— Begin Records —

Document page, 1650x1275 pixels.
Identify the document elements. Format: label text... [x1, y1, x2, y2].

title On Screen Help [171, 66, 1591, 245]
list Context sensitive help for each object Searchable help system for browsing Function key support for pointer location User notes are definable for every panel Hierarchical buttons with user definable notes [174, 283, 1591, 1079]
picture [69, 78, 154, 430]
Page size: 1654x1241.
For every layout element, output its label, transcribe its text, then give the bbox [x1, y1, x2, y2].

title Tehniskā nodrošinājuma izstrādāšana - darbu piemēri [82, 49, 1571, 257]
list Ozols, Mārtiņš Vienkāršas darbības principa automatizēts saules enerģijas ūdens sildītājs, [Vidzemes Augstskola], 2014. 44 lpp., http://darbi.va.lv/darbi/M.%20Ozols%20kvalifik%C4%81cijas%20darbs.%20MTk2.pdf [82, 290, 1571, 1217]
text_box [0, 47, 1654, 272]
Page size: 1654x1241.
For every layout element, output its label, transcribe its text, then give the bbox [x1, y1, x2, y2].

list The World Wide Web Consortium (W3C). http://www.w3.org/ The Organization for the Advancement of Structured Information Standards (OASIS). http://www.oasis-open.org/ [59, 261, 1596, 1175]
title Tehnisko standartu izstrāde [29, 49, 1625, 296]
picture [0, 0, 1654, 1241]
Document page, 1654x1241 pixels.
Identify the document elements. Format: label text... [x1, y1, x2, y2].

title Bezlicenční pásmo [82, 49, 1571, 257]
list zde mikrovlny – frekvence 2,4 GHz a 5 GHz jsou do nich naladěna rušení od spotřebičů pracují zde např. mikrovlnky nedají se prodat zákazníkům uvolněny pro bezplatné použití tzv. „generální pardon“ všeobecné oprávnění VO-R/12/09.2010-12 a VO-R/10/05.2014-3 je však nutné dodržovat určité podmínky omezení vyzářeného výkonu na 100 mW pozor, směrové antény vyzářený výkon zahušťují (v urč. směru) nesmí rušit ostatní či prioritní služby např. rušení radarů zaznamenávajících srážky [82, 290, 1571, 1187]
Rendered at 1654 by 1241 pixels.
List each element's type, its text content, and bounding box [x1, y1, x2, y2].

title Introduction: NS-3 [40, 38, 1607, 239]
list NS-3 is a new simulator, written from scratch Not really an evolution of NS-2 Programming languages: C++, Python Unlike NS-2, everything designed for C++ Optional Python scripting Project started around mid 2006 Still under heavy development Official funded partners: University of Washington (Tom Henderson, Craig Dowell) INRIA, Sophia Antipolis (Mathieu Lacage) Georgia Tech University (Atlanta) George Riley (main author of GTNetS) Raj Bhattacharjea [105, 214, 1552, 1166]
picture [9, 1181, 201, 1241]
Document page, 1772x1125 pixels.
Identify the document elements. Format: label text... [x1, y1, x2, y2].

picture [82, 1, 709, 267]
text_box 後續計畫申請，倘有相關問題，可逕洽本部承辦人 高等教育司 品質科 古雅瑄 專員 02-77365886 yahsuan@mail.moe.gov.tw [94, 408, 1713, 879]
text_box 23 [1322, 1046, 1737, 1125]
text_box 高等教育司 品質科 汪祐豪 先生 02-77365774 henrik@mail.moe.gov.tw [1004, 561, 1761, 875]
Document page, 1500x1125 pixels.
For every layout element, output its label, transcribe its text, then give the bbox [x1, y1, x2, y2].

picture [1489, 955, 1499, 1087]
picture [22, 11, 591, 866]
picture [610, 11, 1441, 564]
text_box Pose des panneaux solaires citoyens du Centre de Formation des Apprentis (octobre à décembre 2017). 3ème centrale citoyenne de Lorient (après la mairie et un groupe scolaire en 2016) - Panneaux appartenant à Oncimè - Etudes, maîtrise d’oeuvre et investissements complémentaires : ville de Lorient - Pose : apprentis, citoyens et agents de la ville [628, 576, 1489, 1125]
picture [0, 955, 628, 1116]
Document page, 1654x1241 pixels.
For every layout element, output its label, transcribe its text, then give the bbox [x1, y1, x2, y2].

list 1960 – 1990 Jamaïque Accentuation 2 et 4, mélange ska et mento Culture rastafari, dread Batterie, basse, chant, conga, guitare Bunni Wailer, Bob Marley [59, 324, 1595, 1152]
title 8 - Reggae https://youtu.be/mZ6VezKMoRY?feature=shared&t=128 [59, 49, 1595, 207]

— End Records —

■ Problem statement:
How many lines of the entries above contain the string "pixels", with case counting? Reply with the number alone.

■ Response for this exercise:
6